> **Stated goal**:
Could you recast every line of the material below as a Markdown table with the columns "Row" and "Entry", numbering the rows and leaving out blank lines?

------

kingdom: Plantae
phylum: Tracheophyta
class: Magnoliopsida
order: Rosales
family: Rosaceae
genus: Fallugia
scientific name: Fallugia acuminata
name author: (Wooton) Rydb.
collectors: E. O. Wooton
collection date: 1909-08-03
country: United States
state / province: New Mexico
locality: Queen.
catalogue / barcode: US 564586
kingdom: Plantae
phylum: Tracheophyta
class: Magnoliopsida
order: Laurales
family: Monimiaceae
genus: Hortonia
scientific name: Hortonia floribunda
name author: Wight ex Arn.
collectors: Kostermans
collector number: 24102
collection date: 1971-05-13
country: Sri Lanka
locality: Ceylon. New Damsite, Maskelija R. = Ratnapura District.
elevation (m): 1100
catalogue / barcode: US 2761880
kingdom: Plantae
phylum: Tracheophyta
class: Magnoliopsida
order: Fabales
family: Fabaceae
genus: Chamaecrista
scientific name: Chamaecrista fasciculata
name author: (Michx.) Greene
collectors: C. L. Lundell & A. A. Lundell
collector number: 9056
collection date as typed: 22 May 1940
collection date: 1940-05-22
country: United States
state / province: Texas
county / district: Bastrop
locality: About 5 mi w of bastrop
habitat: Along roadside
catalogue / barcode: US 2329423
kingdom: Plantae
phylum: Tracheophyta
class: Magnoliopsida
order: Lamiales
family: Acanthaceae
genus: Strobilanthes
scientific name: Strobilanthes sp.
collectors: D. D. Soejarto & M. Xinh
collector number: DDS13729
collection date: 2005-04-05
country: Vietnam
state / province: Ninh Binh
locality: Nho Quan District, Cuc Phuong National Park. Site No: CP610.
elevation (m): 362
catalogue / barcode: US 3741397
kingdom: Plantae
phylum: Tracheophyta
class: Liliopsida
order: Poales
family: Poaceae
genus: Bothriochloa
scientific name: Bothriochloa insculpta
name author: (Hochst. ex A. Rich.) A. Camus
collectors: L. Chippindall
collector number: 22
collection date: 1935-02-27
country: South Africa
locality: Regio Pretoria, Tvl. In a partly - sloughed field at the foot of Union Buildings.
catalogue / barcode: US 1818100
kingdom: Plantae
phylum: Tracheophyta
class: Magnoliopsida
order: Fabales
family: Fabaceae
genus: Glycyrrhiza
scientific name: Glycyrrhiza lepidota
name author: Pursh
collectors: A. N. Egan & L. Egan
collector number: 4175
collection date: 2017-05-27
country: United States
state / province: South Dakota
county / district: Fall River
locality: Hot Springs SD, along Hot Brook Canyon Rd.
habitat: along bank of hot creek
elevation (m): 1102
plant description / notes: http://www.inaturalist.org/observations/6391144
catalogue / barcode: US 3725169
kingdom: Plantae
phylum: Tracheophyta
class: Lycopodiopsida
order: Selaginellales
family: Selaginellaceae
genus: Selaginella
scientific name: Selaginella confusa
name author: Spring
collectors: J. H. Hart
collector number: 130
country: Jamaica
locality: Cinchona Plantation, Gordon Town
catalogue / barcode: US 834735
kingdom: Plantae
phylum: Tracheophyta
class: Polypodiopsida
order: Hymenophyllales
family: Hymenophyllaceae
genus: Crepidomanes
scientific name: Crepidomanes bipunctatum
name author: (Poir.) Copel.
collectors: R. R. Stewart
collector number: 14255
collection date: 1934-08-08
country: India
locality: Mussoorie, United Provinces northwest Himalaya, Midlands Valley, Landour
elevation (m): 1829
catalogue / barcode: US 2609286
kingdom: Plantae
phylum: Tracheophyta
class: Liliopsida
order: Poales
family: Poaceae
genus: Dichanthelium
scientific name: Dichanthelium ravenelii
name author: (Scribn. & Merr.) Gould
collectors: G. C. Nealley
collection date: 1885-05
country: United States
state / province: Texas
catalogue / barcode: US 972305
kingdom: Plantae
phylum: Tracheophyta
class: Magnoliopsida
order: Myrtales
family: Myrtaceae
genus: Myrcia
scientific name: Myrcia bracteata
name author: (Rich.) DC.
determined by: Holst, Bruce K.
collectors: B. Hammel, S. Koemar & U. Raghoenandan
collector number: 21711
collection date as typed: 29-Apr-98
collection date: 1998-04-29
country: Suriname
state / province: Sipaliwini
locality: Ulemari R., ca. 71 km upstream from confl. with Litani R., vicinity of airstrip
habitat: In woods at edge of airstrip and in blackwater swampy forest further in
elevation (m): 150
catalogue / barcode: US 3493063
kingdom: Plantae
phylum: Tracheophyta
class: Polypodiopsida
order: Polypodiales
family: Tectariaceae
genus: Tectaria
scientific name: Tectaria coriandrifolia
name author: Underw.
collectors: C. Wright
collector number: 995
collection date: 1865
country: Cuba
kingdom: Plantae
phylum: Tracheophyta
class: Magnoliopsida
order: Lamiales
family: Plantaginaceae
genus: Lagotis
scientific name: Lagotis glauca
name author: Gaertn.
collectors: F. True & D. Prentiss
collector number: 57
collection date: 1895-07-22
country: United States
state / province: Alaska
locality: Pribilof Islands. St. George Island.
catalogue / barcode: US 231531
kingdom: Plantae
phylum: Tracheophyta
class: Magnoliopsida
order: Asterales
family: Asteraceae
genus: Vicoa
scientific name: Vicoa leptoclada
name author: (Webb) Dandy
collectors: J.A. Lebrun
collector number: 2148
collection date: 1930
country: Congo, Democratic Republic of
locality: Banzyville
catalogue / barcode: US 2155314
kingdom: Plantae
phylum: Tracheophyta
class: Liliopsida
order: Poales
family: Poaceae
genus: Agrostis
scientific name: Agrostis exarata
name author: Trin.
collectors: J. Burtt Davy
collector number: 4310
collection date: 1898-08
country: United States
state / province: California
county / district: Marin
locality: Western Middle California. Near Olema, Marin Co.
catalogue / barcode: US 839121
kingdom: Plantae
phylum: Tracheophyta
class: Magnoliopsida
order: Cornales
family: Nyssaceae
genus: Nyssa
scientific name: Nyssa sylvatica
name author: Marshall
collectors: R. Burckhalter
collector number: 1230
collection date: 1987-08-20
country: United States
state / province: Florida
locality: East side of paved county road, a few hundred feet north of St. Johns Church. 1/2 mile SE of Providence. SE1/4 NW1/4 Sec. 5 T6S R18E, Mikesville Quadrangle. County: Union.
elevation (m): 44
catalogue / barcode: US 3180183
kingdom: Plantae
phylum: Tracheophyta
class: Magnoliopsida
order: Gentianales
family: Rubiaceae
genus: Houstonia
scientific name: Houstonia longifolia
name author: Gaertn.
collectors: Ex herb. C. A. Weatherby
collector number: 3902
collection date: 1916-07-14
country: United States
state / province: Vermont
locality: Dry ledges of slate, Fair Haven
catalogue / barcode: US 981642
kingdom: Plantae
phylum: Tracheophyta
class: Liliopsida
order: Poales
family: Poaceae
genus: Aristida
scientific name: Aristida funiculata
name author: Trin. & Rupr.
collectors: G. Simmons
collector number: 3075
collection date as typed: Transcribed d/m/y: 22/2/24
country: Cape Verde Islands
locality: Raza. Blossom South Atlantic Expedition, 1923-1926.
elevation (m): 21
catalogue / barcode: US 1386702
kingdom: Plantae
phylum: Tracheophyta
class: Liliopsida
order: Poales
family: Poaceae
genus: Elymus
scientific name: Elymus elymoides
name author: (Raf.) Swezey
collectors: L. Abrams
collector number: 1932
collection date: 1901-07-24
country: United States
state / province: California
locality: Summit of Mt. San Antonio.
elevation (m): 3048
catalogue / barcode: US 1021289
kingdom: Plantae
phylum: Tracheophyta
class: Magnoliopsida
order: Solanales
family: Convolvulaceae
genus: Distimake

------

> **Finished answer**:
| Row | Entry |
|---|---|
| 1 | kingdom: Plantae |
| 2 | phylum: Tracheophyta |
| 3 | class: Magnoliopsida |
| 4 | order: Rosales |
| 5 | family: Rosaceae |
| 6 | genus: Fallugia |
| 7 | scientific name: Fallugia acuminata |
| 8 | name author: (Wooton) Rydb. |
| 9 | collectors: E. O. Wooton |
| 10 | collection date: 1909-08-03 |
| 11 | country: United States |
| 12 | state / province: New Mexico |
| 13 | locality: Queen. |
| 14 | catalogue / barcode: US 564586 |
| 15 | kingdom: Plantae |
| 16 | phylum: Tracheophyta |
| 17 | class: Magnoliopsida |
| 18 | order: Laurales |
| 19 | family: Monimiaceae |
| 20 | genus: Hortonia |
| 21 | scientific name: Hortonia floribunda |
| 22 | name author: Wight ex Arn. |
| 23 | collectors: Kostermans |
| 24 | collector number: 24102 |
| 25 | collection date: 1971-05-13 |
| 26 | country: Sri Lanka |
| 27 | locality: Ceylon. New Damsite, Maskelija R. = Ratnapura District. |
| 28 | elevation (m): 1100 |
| 29 | catalogue / barcode: US 2761880 |
| 30 | kingdom: Plantae |
| 31 | phylum: Tracheophyta |
| 32 | class: Magnoliopsida |
| 33 | order: Fabales |
| 34 | family: Fabaceae |
| 35 | genus: Chamaecrista |
| 36 | scientific name: Chamaecrista fasciculata |
| 37 | name author: (Michx.) Greene |
| 38 | collectors: C. L. Lundell & A. A. Lundell |
| 39 | collector number: 9056 |
| 40 | collection date as typed: 22 May 1940 |
| 41 | collection date: 1940-05-22 |
| 42 | country: United States |
| 43 | state / province: Texas |
| 44 | county / district: Bastrop |
| 45 | locality: About 5 mi w of bastrop |
| 46 | habitat: Along roadside |
| 47 | catalogue / barcode: US 2329423 |
| 48 | kingdom: Plantae |
| 49 | phylum: Tracheophyta |
| 50 | class: Magnoliopsida |
| 51 | order: Lamiales |
| 52 | family: Acanthaceae |
| 53 | genus: Strobilanthes |
| 54 | scientific name: Strobilanthes sp. |
| 55 | collectors: D. D. Soejarto & M. Xinh |
| 56 | collector number: DDS13729 |
| 57 | collection date: 2005-04-05 |
| 58 | country: Vietnam |
| 59 | state / province: Ninh Binh |
| 60 | locality: Nho Quan District, Cuc Phuong National Park. Site No: CP610. |
| 61 | elevation (m): 362 |
| 62 | catalogue / barcode: US 3741397 |
| 63 | kingdom: Plantae |
| 64 | phylum: Tracheophyta |
| 65 | class: Liliopsida |
| 66 | order: Poales |
| 67 | family: Poaceae |
| 68 | genus: Bothriochloa |
| 69 | scientific name: Bothriochloa insculpta |
| 70 | name author: (Hochst. ex A. Rich.) A. Camus |
| 71 | collectors: L. Chippindall |
| 72 | collector number: 22 |
| 73 | collection date: 1935-02-27 |
| 74 | country: South Africa |
| 75 | locality: Regio Pretoria, Tvl. In a partly - sloughed field at the foot of Union Buildings. |
| 76 | catalogue / barcode: US 1818100 |
| 77 | kingdom: Plantae |
| 78 | phylum: Tracheophyta |
| 79 | class: Magnoliopsida |
| 80 | order: Fabales |
| 81 | family: Fabaceae |
| 82 | genus: Glycyrrhiza |
| 83 | scientific name: Glycyrrhiza lepidota |
| 84 | name author: Pursh |
| 85 | collectors: A. N. Egan & L. Egan |
| 86 | collector number: 4175 |
| 87 | collection date: 2017-05-27 |
| 88 | country: United States |
| 89 | state / province: South Dakota |
| 90 | county / district: Fall River |
| 91 | locality: Hot Springs SD, along Hot Brook Canyon Rd. |
| 92 | habitat: along bank of hot creek |
| 93 | elevation (m): 1102 |
| 94 | plant description / notes: http://www.inaturalist.org/observations/6391144 |
| 95 | catalogue / barcode: US 3725169 |
| 96 | kingdom: Plantae |
| 97 | phylum: Tracheophyta |
| 98 | class: Lycopodiopsida |
| 99 | order: Selaginellales |
| 100 | family: Selaginellaceae |
| 101 | genus: Selaginella |
| 102 | scientific name: Selaginella confusa |
| 103 | name author: Spring |
| 104 | collectors: J. H. Hart |
| 105 | collector number: 130 |
| 106 | country: Jamaica |
| 107 | locality: Cinchona Plantation, Gordon Town |
| 108 | catalogue / barcode: US 834735 |
| 109 | kingdom: Plantae |
| 110 | phylum: Tracheophyta |
| 111 | class: Polypodiopsida |
| 112 | order: Hymenophyllales |
| 113 | family: Hymenophyllaceae |
| 114 | genus: Crepidomanes |
| 115 | scientific name: Crepidomanes bipunctatum |
| 116 | name author: (Poir.) Copel. |
| 117 | collectors: R. R. Stewart |
| 118 | collector number: 14255 |
| 119 | collection date: 1934-08-08 |
| 120 | country: India |
| 121 | locality: Mussoorie, United Provinces northwest Himalaya, Midlands Valley, Landour |
| 122 | elevation (m): 1829 |
| 123 | catalogue / barcode: US 2609286 |
| 124 | kingdom: Plantae |
| 125 | phylum: Tracheophyta |
| 126 | class: Liliopsida |
| 127 | order: Poales |
| 128 | family: Poaceae |
| 129 | genus: Dichanthelium |
| 130 | scientific name: Dichanthelium ravenelii |
| 131 | name author: (Scribn. & Merr.) Gould |
| 132 | collectors: G. C. Nealley |
| 133 | collection date: 1885-05 |
| 134 | country: United States |
| 135 | state / province: Texas |
| 136 | catalogue / barcode: US 972305 |
| 137 | kingdom: Plantae |
| 138 | phylum: Tracheophyta |
| 139 | class: Magnoliopsida |
| 140 | order: Myrtales |
| 141 | family: Myrtaceae |
| 142 | genus: Myrcia |
| 143 | scientific name: Myrcia bracteata |
| 144 | name author: (Rich.) DC. |
| 145 | determined by: Holst, Bruce K. |
| 146 | collectors: B. Hammel, S. Koemar & U. Raghoenandan |
| 147 | collector number: 21711 |
| 148 | collection date as typed: 29-Apr-98 |
| 149 | collection date: 1998-04-29 |
| 150 | country: Suriname |
| 151 | state / province: Sipaliwini |
| 152 | locality: Ulemari R., ca. 71 km upstream from confl. with Litani R., vicinity of airstrip |
| 153 | habitat: In woods at edge of airstrip and in blackwater swampy forest further in |
| 154 | elevation (m): 150 |
| 155 | catalogue / barcode: US 3493063 |
| 156 | kingdom: Plantae |
| 157 | phylum: Tracheophyta |
| 158 | class: Polypodiopsida |
| 159 | order: Polypodiales |
| 160 | family: Tectariaceae |
| 161 | genus: Tectaria |
| 162 | scientific name: Tectaria coriandrifolia |
| 163 | name author: Underw. |
| 164 | collectors: C. Wright |
| 165 | collector number: 995 |
| 166 | collection date: 1865 |
| 167 | country: Cuba |
| 168 | kingdom: Plantae |
| 169 | phylum: Tracheophyta |
| 170 | class: Magnoliopsida |
| 171 | order: Lamiales |
| 172 | family: Plantaginaceae |
| 173 | genus: Lagotis |
| 174 | scientific name: Lagotis glauca |
| 175 | name author: Gaertn. |
| 176 | collectors: F. True & D. Prentiss |
| 177 | collector number: 57 |
| 178 | collection date: 1895-07-22 |
| 179 | country: United States |
| 180 | state / province: Alaska |
| 181 | locality: Pribilof Islands. St. George Island. |
| 182 | catalogue / barcode: US 231531 |
| 183 | kingdom: Plantae |
| 184 | phylum: Tracheophyta |
| 185 | class: Magnoliopsida |
| 186 | order: Asterales |
| 187 | family: Asteraceae |
| 188 | genus: Vicoa |
| 189 | scientific name: Vicoa leptoclada |
| 190 | name author: (Webb) Dandy |
| 191 | collectors: J.A. Lebrun |
| 192 | collector number: 2148 |
| 193 | collection date: 1930 |
| 194 | country: Congo, Democratic Republic of |
| 195 | locality: Banzyville |
| 196 | catalogue / barcode: US 2155314 |
| 197 | kingdom: Plantae |
| 198 | phylum: Tracheophyta |
| 199 | class: Liliopsida |
| 200 | order: Poales |
| 201 | family: Poaceae |
| 202 | genus: Agrostis |
| 203 | scientific name: Agrostis exarata |
| 204 | name author: Trin. |
| 205 | collectors: J. Burtt Davy |
| 206 | collector number: 4310 |
| 207 | collection date: 1898-08 |
| 208 | country: United States |
| 209 | state / province: California |
| 210 | county / district: Marin |
| 211 | locality: Western Middle California. Near Olema, Marin Co. |
| 212 | catalogue / barcode: US 839121 |
| 213 | kingdom: Plantae |
| 214 | phylum: Tracheophyta |
| 215 | class: Magnoliopsida |
| 216 | order: Cornales |
| 217 | family: Nyssaceae |
| 218 | genus: Nyssa |
| 219 | scientific name: Nyssa sylvatica |
| 220 | name author: Marshall |
| 221 | collectors: R. Burckhalter |
| 222 | collector number: 1230 |
| 223 | collection date: 1987-08-20 |
| 224 | country: United States |
| 225 | state / province: Florida |
| 226 | locality: East side of paved county road, a few hundred feet north of St. Johns Church. 1/2 mile SE of Providence. SE1/4 NW1/4 Sec. 5 T6S R18E, Mikesville Quadrangle. County: Union. |
| 227 | elevation (m): 44 |
| 228 | catalogue / barcode: US 3180183 |
| 229 | kingdom: Plantae |
| 230 | phylum: Tracheophyta |
| 231 | class: Magnoliopsida |
| 232 | order: Gentianales |
| 233 | family: Rubiaceae |
| 234 | genus: Houstonia |
| 235 | scientific name: Houstonia longifolia |
| 236 | name author: Gaertn. |
| 237 | collectors: Ex herb. C. A. Weatherby |
| 238 | collector number: 3902 |
| 239 | collection date: 1916-07-14 |
| 240 | country: United States |
| 241 | state / province: Vermont |
| 242 | locality: Dry ledges of slate, Fair Haven |
| 243 | catalogue / barcode: US 981642 |
| 244 | kingdom: Plantae |
| 245 | phylum: Tracheophyta |
| 246 | class: Liliopsida |
| 247 | order: Poales |
| 248 | family: Poaceae |
| 249 | genus: Aristida |
| 250 | scientific name: Aristida funiculata |
| 251 | name author: Trin. & Rupr. |
| 252 | collectors: G. Simmons |
| 253 | collector number: 3075 |
| 254 | collection date as typed: Transcribed d/m/y: 22/2/24 |
| 255 | country: Cape Verde Islands |
| 256 | locality: Raza. Blossom South Atlantic Expedition, 1923-1926. |
| 257 | elevation (m): 21 |
| 258 | catalogue / barcode: US 1386702 |
| 259 | kingdom: Plantae |
| 260 | phylum: Tracheophyta |
| 261 | class: Liliopsida |
| 262 | order: Poales |
| 263 | family: Poaceae |
| 264 | genus: Elymus |
| 265 | scientific name: Elymus elymoides |
| 266 | name author: (Raf.) Swezey |
| 267 | collectors: L. Abrams |
| 268 | collector number: 1932 |
| 269 | collection date: 1901-07-24 |
| 270 | country: United States |
| 271 | state / province: California |
| 272 | locality: Summit of Mt. San Antonio. |
| 273 | elevation (m): 3048 |
| 274 | catalogue / barcode: US 1021289 |
| 275 | kingdom: Plantae |
| 276 | phylum: Tracheophyta |
| 277 | class: Magnoliopsida |
| 278 | order: Solanales |
| 279 | family: Convolvulaceae |
| 280 | genus: Distimake |